La pasión es llanto, porque en la vida del Señor, como en las nuestras, alegría y sufrimiento van juntos. La segunda escena es bien distinta, la alegría cede el puesto a la seriedad de los tribunales, la condena a los hosannas, el pollino sobre el que cabalga es sustituido por el peso de la cruz sobre la que después es clavado, a las alabanzas siguen desprecios y ofensas, los cantos se tornan grito desgarrado: ¡crucifícalo! Es la pasión del Señor. La hora de las tinieblas. El triunfo, al menos aparente, del mal sobre el bien. Han cambiado dramáticamente las circunstancias. Misma ciudad, mismos días, mismas gentes.
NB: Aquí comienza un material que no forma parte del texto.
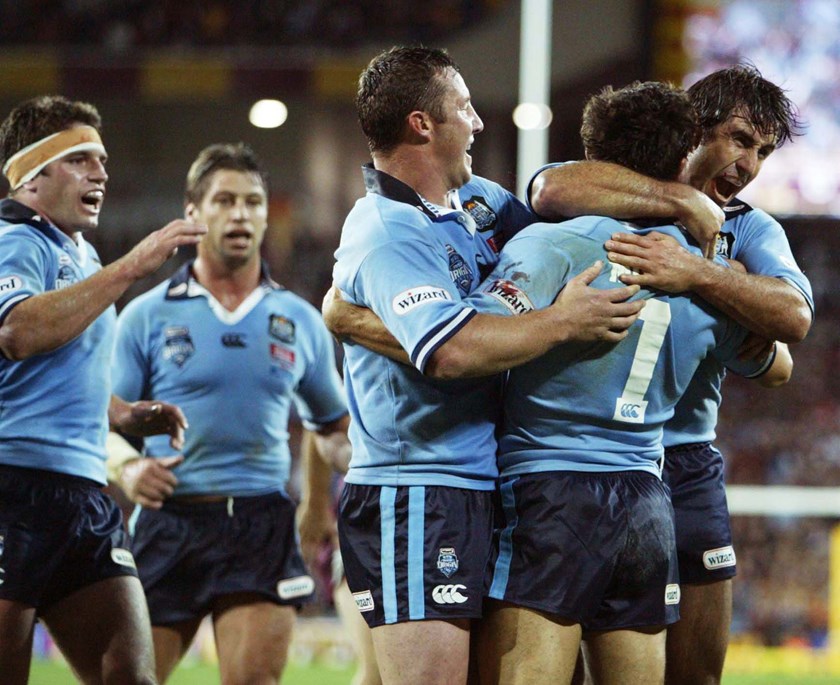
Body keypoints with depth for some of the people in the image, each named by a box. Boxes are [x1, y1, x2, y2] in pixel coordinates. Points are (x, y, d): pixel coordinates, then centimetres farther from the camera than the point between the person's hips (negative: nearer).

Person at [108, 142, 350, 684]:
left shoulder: (299, 320, 13)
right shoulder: (147, 316, 5)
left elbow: (334, 426, 23)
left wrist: (354, 454, 2)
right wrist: (128, 470, -17)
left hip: (263, 525, 1)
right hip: (168, 523, -1)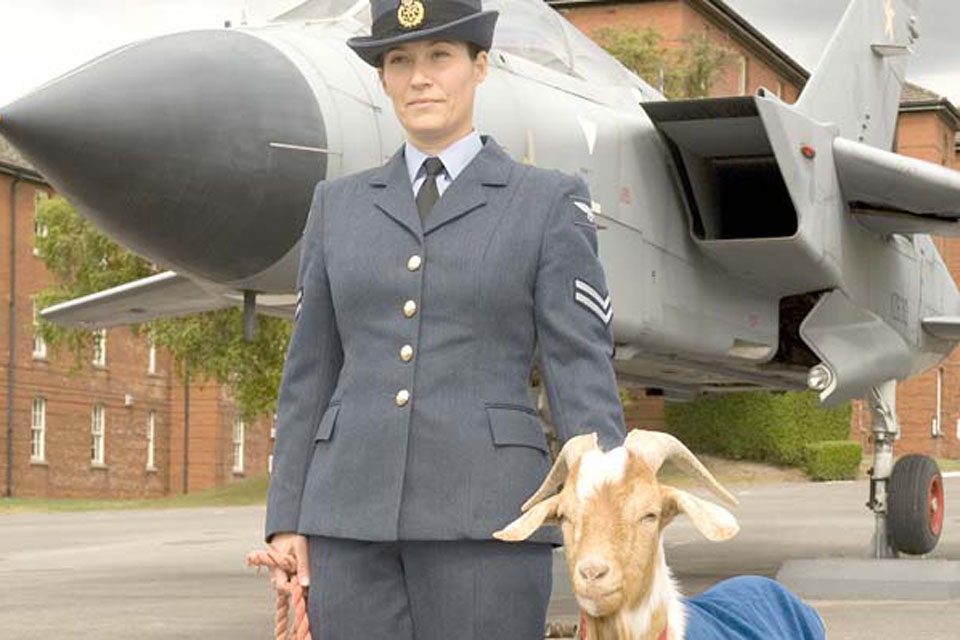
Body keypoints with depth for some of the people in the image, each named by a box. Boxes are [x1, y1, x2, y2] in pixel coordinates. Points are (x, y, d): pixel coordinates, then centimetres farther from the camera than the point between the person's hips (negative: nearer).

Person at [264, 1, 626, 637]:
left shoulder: (550, 203, 4)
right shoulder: (341, 205, 13)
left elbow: (581, 372, -3)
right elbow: (312, 373, 14)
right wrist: (288, 521, 7)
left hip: (485, 509, -3)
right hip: (357, 510, 3)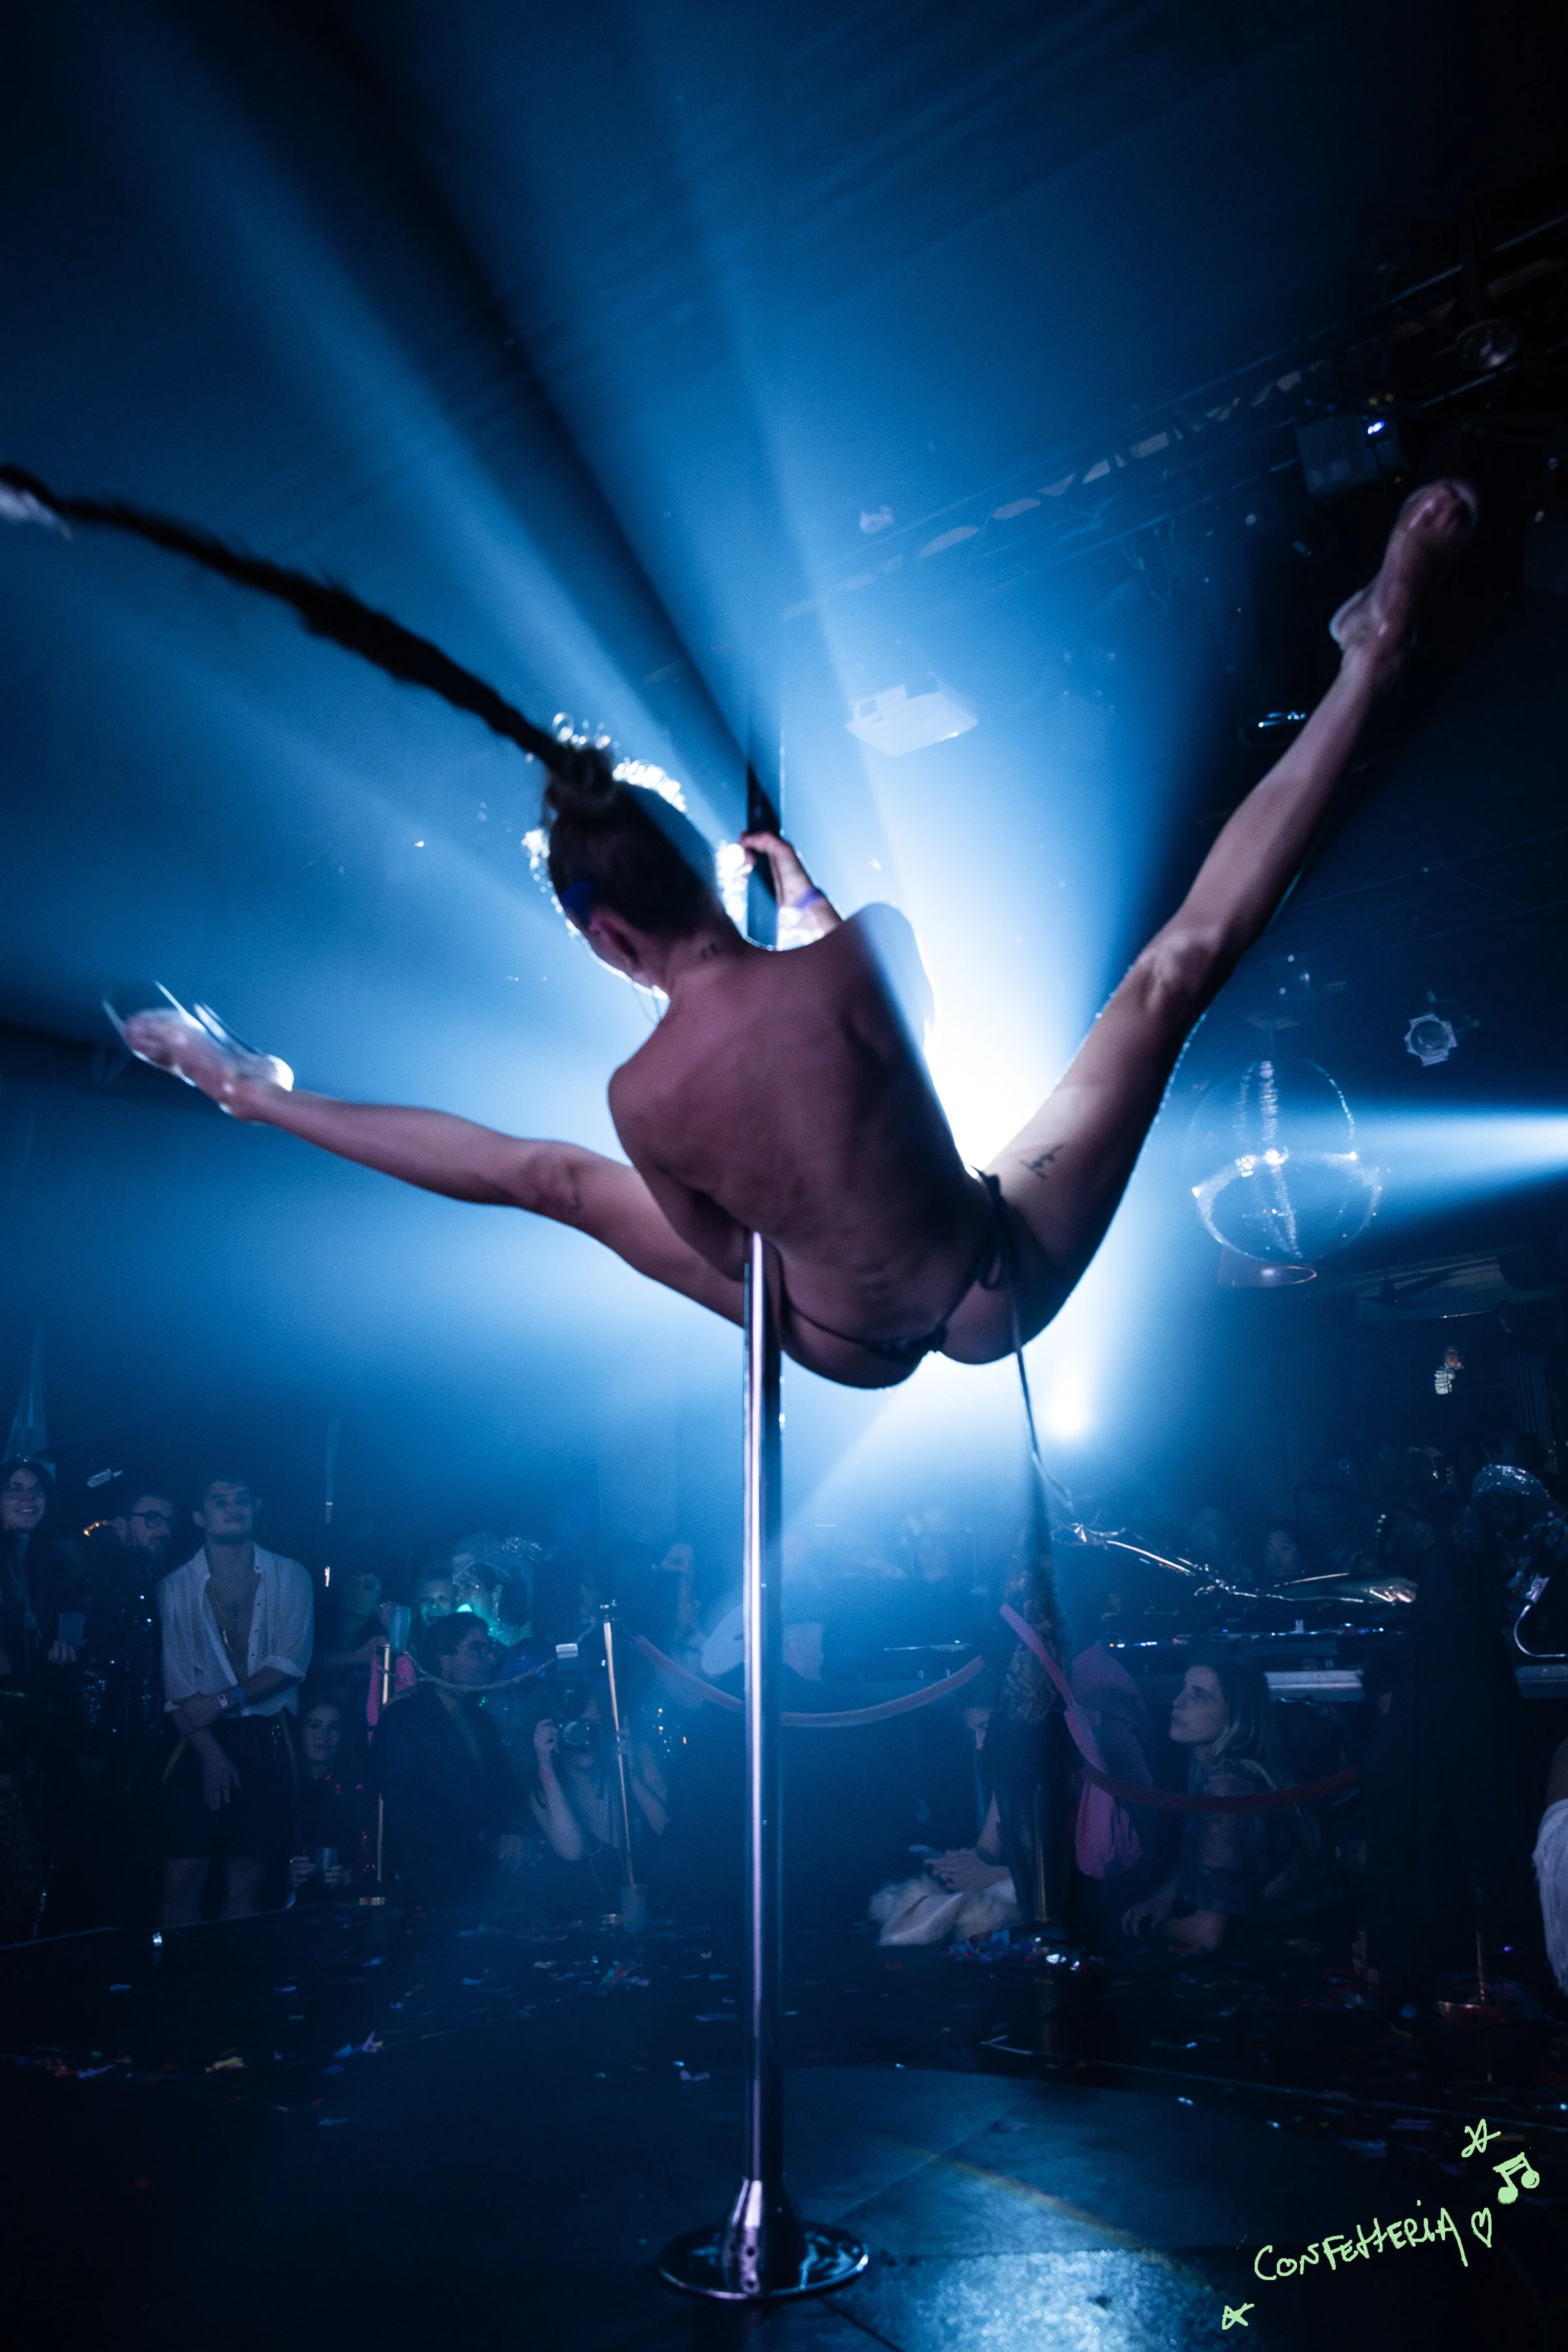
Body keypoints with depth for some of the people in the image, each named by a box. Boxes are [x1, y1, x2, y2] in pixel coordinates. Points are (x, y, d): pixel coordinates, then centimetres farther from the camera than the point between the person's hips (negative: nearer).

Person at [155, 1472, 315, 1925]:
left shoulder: (289, 1577, 5)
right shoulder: (175, 1587, 4)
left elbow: (292, 1662, -4)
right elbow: (177, 1684, -2)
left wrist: (225, 1700, -14)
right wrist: (212, 1754, -11)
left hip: (268, 1739, 0)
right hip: (203, 1737, 0)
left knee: (247, 1876, 3)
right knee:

Comienzan unos días que piden de nosotros momentos de pausa, de reflexión, de contemplación de lo sucedido en aquellas horas tremendas de la Pasión y Muerte del Señor. La Iglesia nos invita a situarnos con absoluta sinceridad ante Cristo que sufre en vez de nosotros y por nosotros. Las escenas dramáticas de la Pasión nos llevan a tomar muy en serio la fe que profesamos; “obligan” a dar una respuesta, no digo que a la altura del amor de Cristo por nosotros, cosa imposible para nuestras pobres fuerzas; pero sí una respuesta que sea mínimamente acorde, coherente, que no desdiga demasiado de la Cruz por su mezquindad, por su cicatería, como si fuera algo que apenas nos afecta, que no tiene que ver con nosotros: ¡Cristo vive y muere por nosotros y por nuestra salvación! ¿Podemos quedarnos indiferentes, impasibles antes su sacrificio? ¿Le acompañaremos solo a la hora del triunfo, y lo dejaremos solo en las situaciones desfavorables, cuando pintan bastos, como solemos decir? ¿Quedará nuestra vivencia de estos días en algo sentido, sí, pero superficial, que no llega al corazón provocando verdaderos cambios en nuestra vida, una pacífica y honda revolución fruto de quien cae al fin en la cuenta de que no basta ser cristiano por fuera, en algunos momentos tan solo, en prácticas que “recuerdan” lo cristiano, en bellos ejercicios de piedad, que conmueven quizás hasta las lágrimas, pero que no remueven el corazón hasta cambiarlo y meterlo por caminos de verdadero seguimiento de Cristo? No nos distraigamos precisamente con aquello que nos debe ayudar a entrar dentro de nosotros y empujarnos, a solas con Dios, a tomar decisiones que den inicio a una nueva vida, más comprometida, más cristiana, más auténtica. Ojalá que estos días de Semana Santa sirvan para ello. Que quien nos vea comprenda en seguida que están en juego no sólo unas tradiciones y costumbres piadosas, sino dos vidas: la de Cristo que muere por nosotros y la nuestra que queremos vivir a su imagen y semejanza. Que así sea.